Document excerpt:
──────

Finding Inspiration at the UM Business School
While contemplating a technological solution that would digitize ranch data, Milhoan met his wife, Whitney, a native Montanan, and moved to Missoula in 2011. He found his way to the University of Montana School of Business Administration, where he discussed his ideas with professor Cameron Lawrence. The professor inspired him to enroll in the business school’s Management Information Systems program to find out if he could come up with a solution. How could he take this 5 ½-inch thick ranch management binder and 30-year old software from the Big Sandy ranch and use technology to modernize the system? Professor Lawrence provided him with some direction, and then Milhoan discovered UM’s Blackstone LaunchPad, which would help him further develop his ideas.
Technology is Reshaping Ranching
Technology is changing the way ranchers do business, and the timing on Milhoan’s business venture may be perfect, according to UM’s Gladen. “There are an important set of trends coming together at a good time to be doing what he’s doing. ”First is the ability to use mobile technology like smartphones to access data over the Internet – people do not necessarily have to be sitting at computers in their offices. They can be out in the field or out on a ranch, said Gladen. Then, there’s the ability to have a platform on the Cloud where users can rent software over the Web.
Next, is the new wave of remote-sensing technology where people can gather data from a distance and observe the environment. “These technologies will generate a whole new set of opportunities in a remote, sparsely populated place like Montana,” said Gladen. A movement that is occurring to improve Internet capabilities in rural areas also will be helpful. While some ranchers have limited cell service and Internet, accessibility is getting better across the country, said Gladen. There is always the question of whether ranchers in a traditional industry will choose to adopt technology. According to Milhoan, many ranchers already are tech-savvy and understand the benefits. And the younger generation, who will be taking over their father’s ranches, have grown up on technology. In fact, the modern rancher is more likely to have an iPhone than a notebook in his shirt pocket for keeping records.
Sustainability and Profitability
Another aspect that bodes well for Ranchlogs is the corporate push toward sustainability, said Milhoan. For example, corporations like, say, Walmart and McDonalds, may soon require that cattle producers provide documentation that their ranch is sustainable. Corporations are concerned about the ecological health of a ranch and will want to know about grazing rotations, fencing, genetics, and more. Milhoan believes his technology will make that information easier to track and more efficient. Ranches that adopt technology will be more attractive as suppliers and, ultimately, more profitable. “The first part of sustainability is profitability,” he said. “If you don’t have profits to reinvest in your ranch, you’re not going to be sustainable. ”Ranching has a historical profit margin of 1 to 4 percent, said Milhoan. “If you can get your average profit margin up then you’re going to stay in business. And your ranch isn’t going to get sold, or subdivided, or turned into a golf course.”
Future Plans
The experience at the New York City competition gave Milhoan the boost to further develop his venture. “It was really great because it shifted my thinking about the concept and what this could be,” Milhoan said. “What are the numbers? How’s it going to save people money? How’s it going to make people money? It opened up a lot of doors and a lot of thinking.”

──────

Stored data:
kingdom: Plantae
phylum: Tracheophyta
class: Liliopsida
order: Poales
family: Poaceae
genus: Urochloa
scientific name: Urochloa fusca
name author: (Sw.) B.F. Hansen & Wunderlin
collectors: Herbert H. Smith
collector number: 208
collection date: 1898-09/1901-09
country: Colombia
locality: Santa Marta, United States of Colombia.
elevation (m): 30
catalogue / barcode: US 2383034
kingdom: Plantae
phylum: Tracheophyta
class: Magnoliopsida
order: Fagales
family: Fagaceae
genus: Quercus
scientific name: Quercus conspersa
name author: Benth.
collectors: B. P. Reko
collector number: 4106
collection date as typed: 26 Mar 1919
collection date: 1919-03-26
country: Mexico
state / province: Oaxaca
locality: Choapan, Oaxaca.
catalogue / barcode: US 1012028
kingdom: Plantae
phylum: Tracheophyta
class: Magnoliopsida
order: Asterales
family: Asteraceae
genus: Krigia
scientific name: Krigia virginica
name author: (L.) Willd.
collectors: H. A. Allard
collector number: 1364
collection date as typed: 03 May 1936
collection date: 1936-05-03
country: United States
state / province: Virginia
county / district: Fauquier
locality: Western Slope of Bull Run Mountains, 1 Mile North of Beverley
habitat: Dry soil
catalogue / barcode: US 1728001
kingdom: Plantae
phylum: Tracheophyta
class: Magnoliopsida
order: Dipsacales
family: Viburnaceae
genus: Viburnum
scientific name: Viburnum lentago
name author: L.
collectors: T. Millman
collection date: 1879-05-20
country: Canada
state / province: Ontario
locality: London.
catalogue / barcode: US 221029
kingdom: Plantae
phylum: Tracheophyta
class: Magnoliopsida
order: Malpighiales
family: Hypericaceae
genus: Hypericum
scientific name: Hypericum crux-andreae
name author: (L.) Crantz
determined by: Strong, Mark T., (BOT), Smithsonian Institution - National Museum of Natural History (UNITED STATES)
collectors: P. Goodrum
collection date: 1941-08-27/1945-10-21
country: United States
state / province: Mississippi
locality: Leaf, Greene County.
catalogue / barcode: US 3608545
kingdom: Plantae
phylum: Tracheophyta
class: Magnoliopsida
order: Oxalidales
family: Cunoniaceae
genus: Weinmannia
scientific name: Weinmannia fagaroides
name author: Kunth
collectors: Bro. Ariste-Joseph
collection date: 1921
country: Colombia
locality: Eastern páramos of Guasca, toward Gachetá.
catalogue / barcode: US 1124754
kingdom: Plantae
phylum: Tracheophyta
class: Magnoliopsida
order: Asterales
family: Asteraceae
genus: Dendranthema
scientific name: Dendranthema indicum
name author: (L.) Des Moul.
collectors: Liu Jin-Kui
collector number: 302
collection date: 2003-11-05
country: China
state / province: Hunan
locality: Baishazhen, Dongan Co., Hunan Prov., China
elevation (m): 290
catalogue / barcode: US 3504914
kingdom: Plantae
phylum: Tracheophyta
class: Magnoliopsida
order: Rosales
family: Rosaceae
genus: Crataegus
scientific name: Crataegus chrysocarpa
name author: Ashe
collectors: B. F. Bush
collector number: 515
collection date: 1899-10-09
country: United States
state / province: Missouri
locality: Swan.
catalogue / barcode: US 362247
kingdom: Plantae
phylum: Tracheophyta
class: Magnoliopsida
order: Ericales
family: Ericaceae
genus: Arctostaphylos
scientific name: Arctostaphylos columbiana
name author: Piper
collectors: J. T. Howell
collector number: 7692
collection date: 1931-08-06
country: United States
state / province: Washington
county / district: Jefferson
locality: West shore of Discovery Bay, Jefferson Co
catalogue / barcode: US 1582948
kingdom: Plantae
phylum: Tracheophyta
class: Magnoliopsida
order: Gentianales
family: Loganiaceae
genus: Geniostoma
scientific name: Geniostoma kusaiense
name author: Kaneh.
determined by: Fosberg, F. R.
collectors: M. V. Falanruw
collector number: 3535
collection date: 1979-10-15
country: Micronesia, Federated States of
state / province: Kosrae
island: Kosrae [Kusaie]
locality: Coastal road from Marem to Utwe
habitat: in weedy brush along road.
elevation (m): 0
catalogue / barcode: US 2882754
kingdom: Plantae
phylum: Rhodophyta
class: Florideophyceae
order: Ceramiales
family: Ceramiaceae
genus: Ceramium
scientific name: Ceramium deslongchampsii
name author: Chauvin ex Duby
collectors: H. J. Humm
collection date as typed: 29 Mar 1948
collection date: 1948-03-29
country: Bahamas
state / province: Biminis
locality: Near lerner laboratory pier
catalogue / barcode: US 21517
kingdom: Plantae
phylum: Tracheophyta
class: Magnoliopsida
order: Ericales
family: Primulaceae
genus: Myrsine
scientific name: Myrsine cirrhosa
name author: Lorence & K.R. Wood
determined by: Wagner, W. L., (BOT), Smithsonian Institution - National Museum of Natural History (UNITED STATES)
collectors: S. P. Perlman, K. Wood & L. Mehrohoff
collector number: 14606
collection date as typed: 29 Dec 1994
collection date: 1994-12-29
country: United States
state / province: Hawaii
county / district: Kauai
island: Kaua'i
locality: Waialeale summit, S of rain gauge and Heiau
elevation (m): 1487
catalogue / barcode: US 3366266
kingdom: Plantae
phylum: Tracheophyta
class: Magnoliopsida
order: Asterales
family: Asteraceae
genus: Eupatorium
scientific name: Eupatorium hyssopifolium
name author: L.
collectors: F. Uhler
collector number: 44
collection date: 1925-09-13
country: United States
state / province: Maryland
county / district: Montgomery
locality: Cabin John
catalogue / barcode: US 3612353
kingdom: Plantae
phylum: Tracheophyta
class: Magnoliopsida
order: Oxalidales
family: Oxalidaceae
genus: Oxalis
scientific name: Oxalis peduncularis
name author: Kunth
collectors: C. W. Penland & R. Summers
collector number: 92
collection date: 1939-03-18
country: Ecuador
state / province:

──────

Tasks to complete:
1. According to the ranching article, why does Milhoan say that the first part of sustainability is profitability?
2. Extract the part of the ranching article that opens with the words containing "Finding Inspiration at" and closes with "develop his ideas.".

Written responses:
1. He says a ranch without profits to reinvest cannot be sustainable. Ranching has a historical profit margin of 1 to 4 percent, and raising the average margin keeps a ranch in business instead of being sold, subdivided, or turned into a golf course.

2.
Finding Inspiration at the UM Business School
While contemplating a technological solution that would digitize ranch data, Milhoan met his wife, Whitney, a native Montanan, and moved to Missoula in 2011. He found his way to the University of Montana School of Business Administration, where he discussed his ideas with professor Cameron Lawrence. The professor inspired him to enroll in the business school’s Management Information Systems program to find out if he could come up with a solution. How could he take this 5 ½-inch thick ranch management binder and 30-year old software from the Big Sandy ranch and use technology to modernize the system? Professor Lawrence provided him with some direction, and then Milhoan discovered UM’s Blackstone LaunchPad, which would help him further develop his ideas.